Wisconsin Death March
When efforts to talk the Chippewa into migration continued following the unsuccessful
1847 treaty councils, these communities stepped up their political opposition. Meanwhile, they
proceeded along self-defined paths toward economic improvement in place, irrespective of what
views American authorities held for their future. Then, in early August, 1847, Commissioner Medill
signaled the preliminary design for their removal. The La Pointe sub-agency was to be closed,
its functions shifted west of the Mississippi to Crow Wing even if efforts to secure the north
shore of Lake Superior were unsuccessful. In the latter instance, relocation of the La Pointe
sub-agency and its services, so believed the Commissioner, would have the effect of luring some
Wisconsin Chippewa west, easing the way for the removal of the remainder. Later Medill explained
the government's plans for resettling all Wisconsin Chippewa that coming spring to R. Jones,
Adjutant General of the Army. The Chippewa were not alone in Medills design: the Menomini, Stockbridge,
and those Winnebago still in Wisconsin (then near statehood) were also targeted, together with
the Winnebago in the old “Neutral Ground” in the northeastern part of the new state of Iowa.
Together, these several relocations were designed to clear Wisconsin, Iowa, and southern Minnesota
of their remaining Indians, leaving a broad corridor open for American movement westward, between
the existing Indian Territory southwest of the Missouri River and a viable new Northern Indian
Territory in north-central Minnesota.

--- Brief 1 ---
From the passage on Chippewa removal, extract the stretch from "Together, these several" through "in north-central Minnesota." without changing a word.
The records come from a different source than the passage on Chippewa removal.

--- Data to use ---
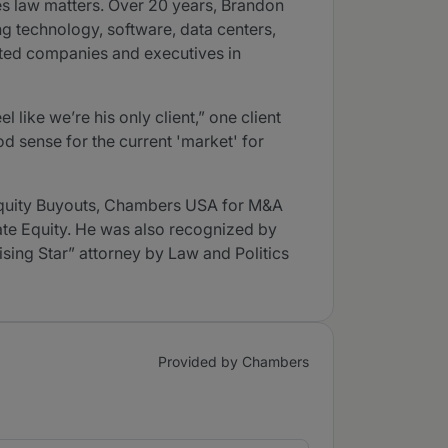
es law matters. Over 20 years, Brandon
g technology, software, data centers,
nted companies and executives in
like we’re his only client,” one client
 sense for the current 'market' for
Equity Buyouts, Chambers USA for M&A
vate Equity. He was also recognized by
ising Star” attorney by Law and Politics
Provided by Chambers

--- Brief 2 ---
Copy every line of the records above word for word, omitting the pictures.

--- Your solution 1 ---
Together, these several relocations were designed to clear Wisconsin, Iowa, and southern Minnesota
of their remaining Indians, leaving a broad corridor open for American movement westward, between
the existing Indian Territory southwest of the Missouri River and a viable new Northern Indian
Territory in north-central Minnesota.

--- Your solution 2 ---
es law matters. Over 20 years, Brandon
g technology, software, data centers,
nted companies and executives in
like we’re his only client,” one client
 sense for the current 'market' for
Equity Buyouts, Chambers USA for M&A
vate Equity. He was also recognized by
ising Star” attorney by Law and Politics
Provided by Chambers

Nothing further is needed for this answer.